EXERCISE BRIEF: Retype exactly the lines that run from the line with "- ⏱ 2022-09-04 11:06:08" to the final line of the entries, keeping both ends and nothing else.

═════ DATA SUPPLIED ═════

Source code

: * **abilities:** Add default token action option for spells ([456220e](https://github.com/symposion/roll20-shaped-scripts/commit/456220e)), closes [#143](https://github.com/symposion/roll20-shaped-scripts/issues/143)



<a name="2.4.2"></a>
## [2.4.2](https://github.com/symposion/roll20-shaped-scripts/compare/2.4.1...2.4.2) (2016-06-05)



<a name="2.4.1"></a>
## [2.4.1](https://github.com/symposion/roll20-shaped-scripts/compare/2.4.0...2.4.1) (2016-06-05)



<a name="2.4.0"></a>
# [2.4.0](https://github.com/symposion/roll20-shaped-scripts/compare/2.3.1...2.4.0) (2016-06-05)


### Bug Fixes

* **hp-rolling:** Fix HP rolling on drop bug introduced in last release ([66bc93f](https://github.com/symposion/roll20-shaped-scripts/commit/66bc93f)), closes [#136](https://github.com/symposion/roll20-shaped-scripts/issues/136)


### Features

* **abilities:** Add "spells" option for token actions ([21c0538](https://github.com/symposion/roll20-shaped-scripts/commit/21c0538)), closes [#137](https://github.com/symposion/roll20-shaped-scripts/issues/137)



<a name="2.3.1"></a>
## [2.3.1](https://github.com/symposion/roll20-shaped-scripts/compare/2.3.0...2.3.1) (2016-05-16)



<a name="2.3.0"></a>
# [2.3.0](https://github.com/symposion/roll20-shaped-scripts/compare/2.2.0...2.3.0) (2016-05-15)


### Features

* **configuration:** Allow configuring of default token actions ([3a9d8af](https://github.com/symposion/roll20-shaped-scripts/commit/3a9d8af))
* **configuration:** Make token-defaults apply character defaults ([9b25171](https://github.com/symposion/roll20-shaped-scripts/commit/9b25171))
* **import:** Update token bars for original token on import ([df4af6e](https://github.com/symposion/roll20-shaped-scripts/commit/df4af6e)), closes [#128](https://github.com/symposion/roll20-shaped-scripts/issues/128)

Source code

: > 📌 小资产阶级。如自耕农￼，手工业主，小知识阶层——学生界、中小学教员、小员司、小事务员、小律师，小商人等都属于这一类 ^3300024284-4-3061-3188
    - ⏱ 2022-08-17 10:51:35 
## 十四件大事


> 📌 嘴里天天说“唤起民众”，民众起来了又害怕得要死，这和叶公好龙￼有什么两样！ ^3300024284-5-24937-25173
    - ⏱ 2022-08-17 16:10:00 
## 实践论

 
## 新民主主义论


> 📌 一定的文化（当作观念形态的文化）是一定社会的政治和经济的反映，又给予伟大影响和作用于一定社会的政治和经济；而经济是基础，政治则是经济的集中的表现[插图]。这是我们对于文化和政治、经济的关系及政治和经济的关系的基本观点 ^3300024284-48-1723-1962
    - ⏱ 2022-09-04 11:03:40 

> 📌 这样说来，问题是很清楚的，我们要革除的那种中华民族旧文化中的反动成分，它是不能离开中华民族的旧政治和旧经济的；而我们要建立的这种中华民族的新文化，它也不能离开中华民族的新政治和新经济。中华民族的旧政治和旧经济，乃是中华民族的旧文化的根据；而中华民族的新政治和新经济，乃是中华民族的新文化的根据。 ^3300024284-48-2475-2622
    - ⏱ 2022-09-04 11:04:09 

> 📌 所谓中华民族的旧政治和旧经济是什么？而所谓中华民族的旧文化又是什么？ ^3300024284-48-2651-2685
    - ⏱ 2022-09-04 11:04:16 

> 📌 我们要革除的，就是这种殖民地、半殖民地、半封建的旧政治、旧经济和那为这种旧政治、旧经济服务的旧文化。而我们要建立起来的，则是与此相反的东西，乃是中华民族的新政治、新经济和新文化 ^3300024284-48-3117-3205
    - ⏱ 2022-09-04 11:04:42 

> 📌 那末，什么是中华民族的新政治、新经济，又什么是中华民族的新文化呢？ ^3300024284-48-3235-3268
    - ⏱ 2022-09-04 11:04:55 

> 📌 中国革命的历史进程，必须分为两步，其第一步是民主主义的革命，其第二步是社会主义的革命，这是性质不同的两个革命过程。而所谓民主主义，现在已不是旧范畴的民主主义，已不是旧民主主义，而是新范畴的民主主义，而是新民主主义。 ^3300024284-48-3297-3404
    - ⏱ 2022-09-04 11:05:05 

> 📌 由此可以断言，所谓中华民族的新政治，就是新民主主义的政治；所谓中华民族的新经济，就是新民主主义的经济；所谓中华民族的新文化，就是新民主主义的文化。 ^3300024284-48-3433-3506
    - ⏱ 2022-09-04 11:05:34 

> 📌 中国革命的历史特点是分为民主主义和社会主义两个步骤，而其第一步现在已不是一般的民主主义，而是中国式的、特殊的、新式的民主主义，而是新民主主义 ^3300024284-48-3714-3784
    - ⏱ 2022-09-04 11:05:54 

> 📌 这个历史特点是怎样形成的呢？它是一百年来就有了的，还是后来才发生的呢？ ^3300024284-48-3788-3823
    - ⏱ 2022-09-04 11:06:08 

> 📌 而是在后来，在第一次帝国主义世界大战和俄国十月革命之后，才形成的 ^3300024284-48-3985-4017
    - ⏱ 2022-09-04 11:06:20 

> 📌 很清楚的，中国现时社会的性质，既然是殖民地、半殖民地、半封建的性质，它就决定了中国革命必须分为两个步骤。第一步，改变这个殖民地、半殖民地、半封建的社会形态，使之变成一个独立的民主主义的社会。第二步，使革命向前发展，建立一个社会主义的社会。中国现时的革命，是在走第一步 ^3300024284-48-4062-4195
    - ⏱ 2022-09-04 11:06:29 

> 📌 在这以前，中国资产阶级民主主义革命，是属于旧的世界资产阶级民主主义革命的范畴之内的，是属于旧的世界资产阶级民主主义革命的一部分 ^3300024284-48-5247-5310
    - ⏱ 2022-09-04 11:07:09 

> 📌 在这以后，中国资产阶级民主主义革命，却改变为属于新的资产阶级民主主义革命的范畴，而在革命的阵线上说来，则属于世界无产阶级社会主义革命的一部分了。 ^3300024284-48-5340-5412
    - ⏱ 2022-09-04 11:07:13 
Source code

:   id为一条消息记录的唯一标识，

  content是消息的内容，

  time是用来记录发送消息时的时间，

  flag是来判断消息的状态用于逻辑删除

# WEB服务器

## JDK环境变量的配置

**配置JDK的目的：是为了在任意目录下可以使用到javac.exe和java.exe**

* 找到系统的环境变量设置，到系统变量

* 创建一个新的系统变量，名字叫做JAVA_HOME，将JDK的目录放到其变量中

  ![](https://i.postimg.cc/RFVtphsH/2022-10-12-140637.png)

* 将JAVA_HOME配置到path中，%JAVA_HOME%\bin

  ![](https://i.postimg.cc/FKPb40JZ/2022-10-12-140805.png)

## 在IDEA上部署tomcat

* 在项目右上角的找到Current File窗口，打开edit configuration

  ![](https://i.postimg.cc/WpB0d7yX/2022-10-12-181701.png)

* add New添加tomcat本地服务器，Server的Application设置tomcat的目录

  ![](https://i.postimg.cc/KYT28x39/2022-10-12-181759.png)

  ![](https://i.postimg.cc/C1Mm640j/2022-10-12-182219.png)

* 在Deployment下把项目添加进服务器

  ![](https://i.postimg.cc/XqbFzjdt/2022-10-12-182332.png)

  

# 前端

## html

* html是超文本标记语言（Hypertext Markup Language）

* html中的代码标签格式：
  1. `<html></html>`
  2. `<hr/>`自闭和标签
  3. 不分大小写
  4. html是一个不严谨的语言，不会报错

═════

ANSWER FOR THE TASK:
    - ⏱ 2022-09-04 11:06:08 

> 📌 而是在后来，在第一次帝国主义世界大战和俄国十月革命之后，才形成的 ^3300024284-48-3985-4017
    - ⏱ 2022-09-04 11:06:20 

> 📌 很清楚的，中国现时社会的性质，既然是殖民地、半殖民地、半封建的性质，它就决定了中国革命必须分为两个步骤。第一步，改变这个殖民地、半殖民地、半封建的社会形态，使之变成一个独立的民主主义的社会。第二步，使革命向前发展，建立一个社会主义的社会。中国现时的革命，是在走第一步 ^3300024284-48-4062-4195
    - ⏱ 2022-09-04 11:06:29 

> 📌 在这以前，中国资产阶级民主主义革命，是属于旧的世界资产阶级民主主义革命的范畴之内的，是属于旧的世界资产阶级民主主义革命的一部分 ^3300024284-48-5247-5310
    - ⏱ 2022-09-04 11:07:09 

> 📌 在这以后，中国资产阶级民主主义革命，却改变为属于新的资产阶级民主主义革命的范畴，而在革命的阵线上说来，则属于世界无产阶级社会主义革命的一部分了。 ^3300024284-48-5340-5412
    - ⏱ 2022-09-04 11:07:13 
Source code

:   id为一条消息记录的唯一标识，

  content是消息的内容，

  time是用来记录发送消息时的时间，

  flag是来判断消息的状态用于逻辑删除

# WEB服务器

## JDK环境变量的配置

**配置JDK的目的：是为了在任意目录下可以使用到javac.exe和java.exe**

* 找到系统的环境变量设置，到系统变量

* 创建一个新的系统变量，名字叫做JAVA_HOME，将JDK的目录放到其变量中

  ![](https://i.postimg.cc/RFVtphsH/2022-10-12-140637.png)

* 将JAVA_HOME配置到path中，%JAVA_HOME%\bin

  ![](https://i.postimg.cc/FKPb40JZ/2022-10-12-140805.png)

## 在IDEA上部署tomcat

* 在项目右上角的找到Current File窗口，打开edit configuration

  ![](https://i.postimg.cc/WpB0d7yX/2022-10-12-181701.png)

* add New添加tomcat本地服务器，Server的Application设置tomcat的目录

  ![](https://i.postimg.cc/KYT28x39/2022-10-12-181759.png)

  ![](https://i.postimg.cc/C1Mm640j/2022-10-12-182219.png)

* 在Deployment下把项目添加进服务器

  ![](https://i.postimg.cc/XqbFzjdt/2022-10-12-182332.png)

  

# 前端

## html

* html是超文本标记语言（Hypertext Markup Language）

* html中的代码标签格式：
  1. `<html></html>`
  2. `<hr/>`自闭和标签
  3. 不分大小写
  4. html是一个不严谨的语言，不会报错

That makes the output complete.